Former Raiders quarterback Rich Gannon does not agree with his old teammate Tim Brown about coach Bill Callahan sabotaging the team in their Super Bowl loss to the Buccaneers.
Gannon said on SiriusXM NFL Radio that he believes Callahan coached to win in Super Bowl XXXVII, when the Bucs beat the Raiders 48-21.
“In terms of Bill Callahan, let me just say this: He was a good football coach, he was a good man,” Gannon said. “We all wanted to win.”
Gannon made clear that he likes and respects Brown, but he doesn’t accept Brown’s version of events, which is that Callahan “hated the Raiders so much that he would sabotage the Super Bowl.”

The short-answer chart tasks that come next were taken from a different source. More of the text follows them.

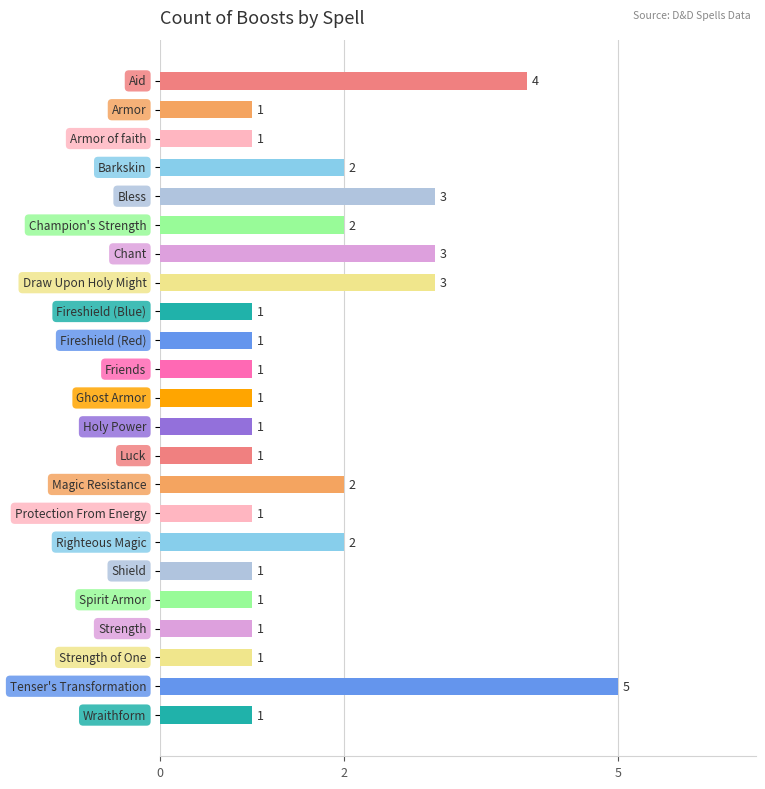

How many values are between 1 and 2?

18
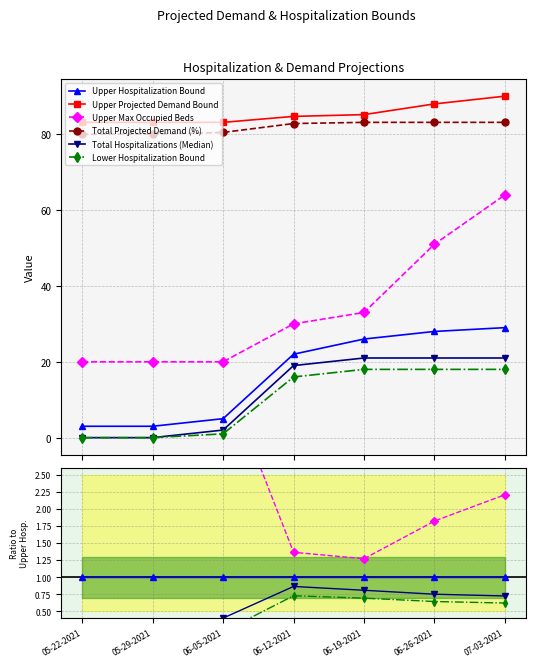

Is this an area chart (filled region under the line)?

No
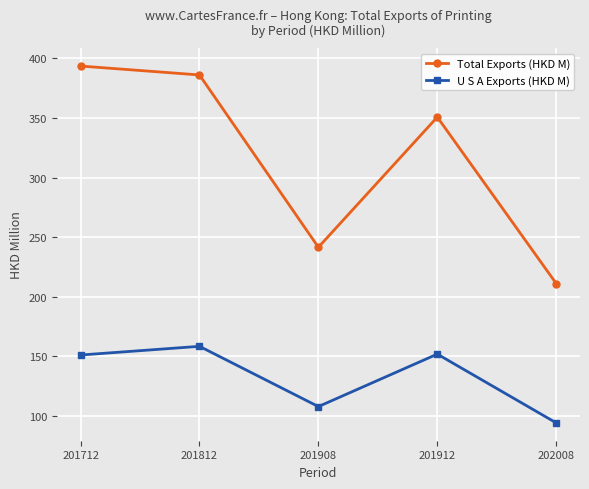

Which series has the largest total across all categories?

Total Exports (HKD M)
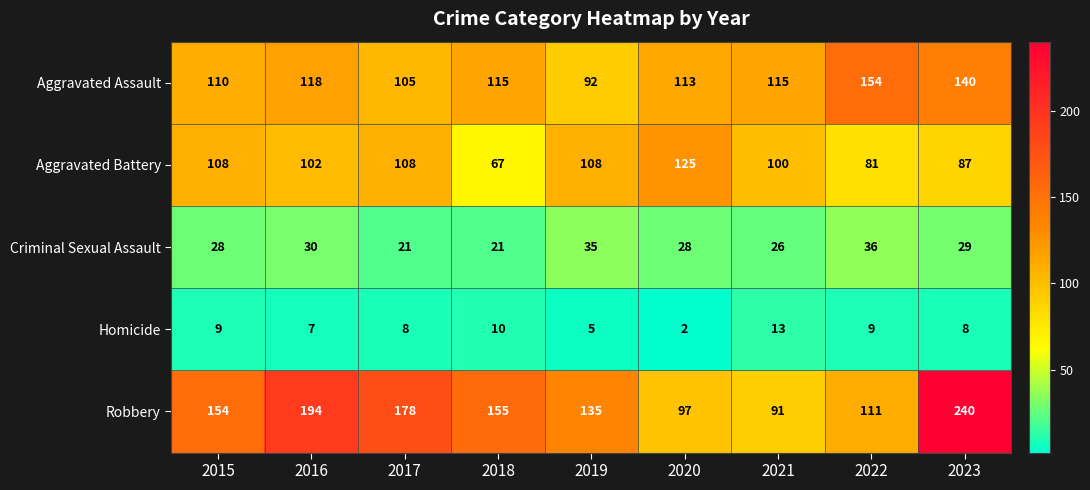

What is the approximate value of Aggravated Battery at 2016, to the nearest 10?

100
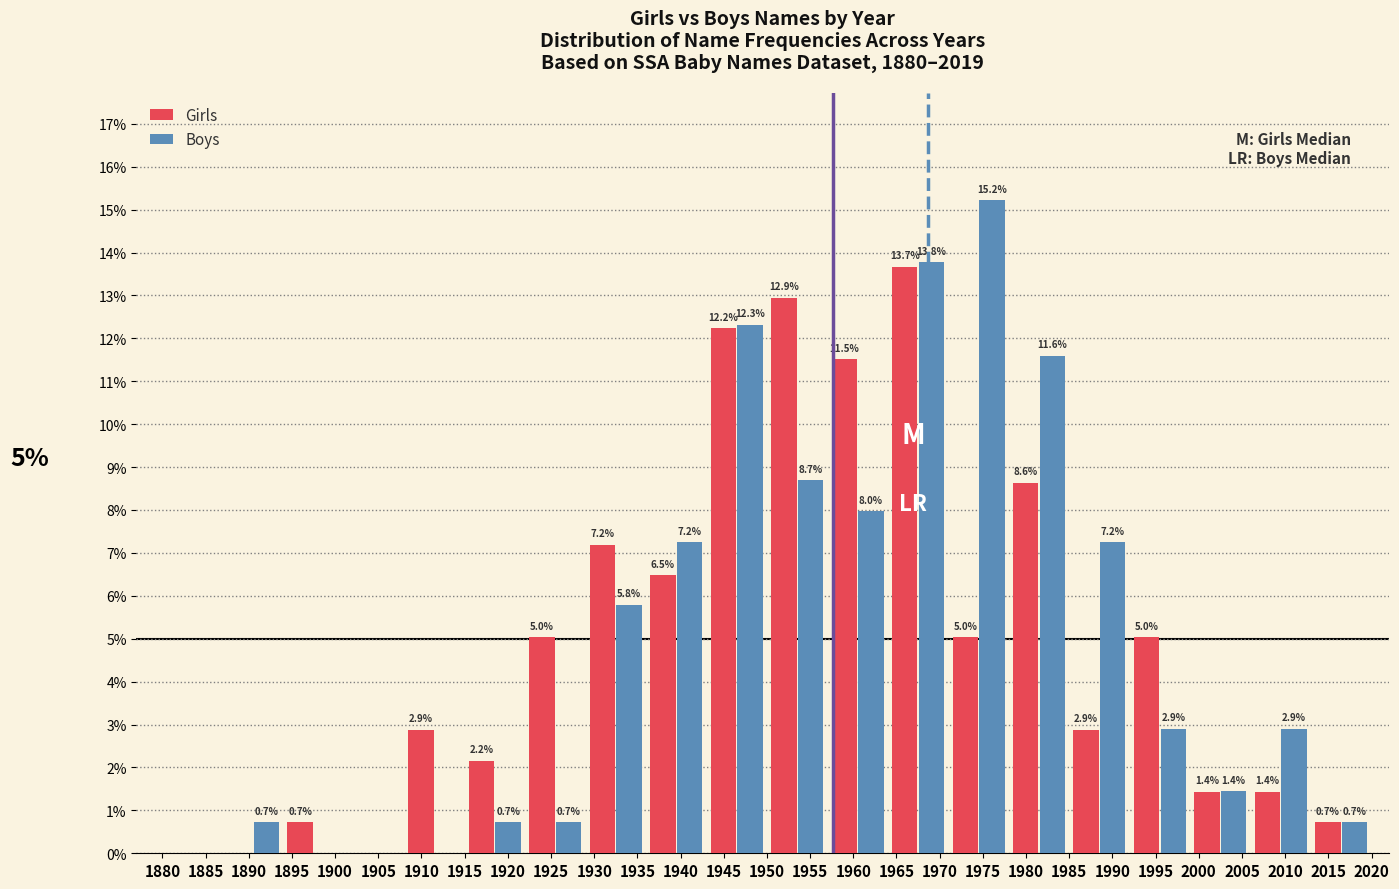

In the Boys series, which range on the x-axis has the tallest bar?

1971 to 1978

So why did the Raiders only run the ball 11 times while throwing 44 passes in that game? Brown says Callahan changed the game plan at the last minute, leaving the Raiders ill-prepared. But Gannon says the pass-heavy play calling happened mostly because the Raiders fell behind early and trailed 20-3 by halftime.
“I think what happened was that we came out and tried to run the football early in that game, we didn’t have a lot of success,” Gannon said. “We fell behind in the game and at that point we started throwing the ball too much.”
Considering that the Raiders gained only 19 yards on their 11 runs, that theory seems more plausible than Brown’s bizarre belief that Callahan would put in all the work necessary to lead his team to the Super Bowl and then purposely sabotage his team by changing the game plan at the last minute.
“I don’t know that the game plan really changed,” Gannon said.
Where Gannon did acknowledge the Raiders’ coaches screwed up was in not changing up the terminology they used for calls at the line of scrimmage. Jon Gruden had coached the Raiders for the four previous seasons before coaching against them in the Super Bowl, and Gannon says Callahan hadn’t changed any of the terminology the Raiders used on offense. As a result, Gruden had taught the Bucs the Raiders’ calls, and the Bucs knew what was coming when Gannon barked out his signals at the line of scrimmage.
“So much of our verbiage and terminology was a carryover from what Jon Gruden had installed in terms of our run checks, and so we were calling certain plays and guys like Warren Sapp and Derrick Brooks were calling out the runs,” Gannon said. “So it kind of took us out of our no-huddle plan at the line of scrimmage.”
Failing to change the terminology so that the opposing coach wouldn’t know it was a huge gaffe by Callahan, and it’s completely reasonable to criticize him for that. But saying he made a stupid mistake in his preparation for the Super Bowl is a long way from saying he actually wanted to lose the Super Bowl.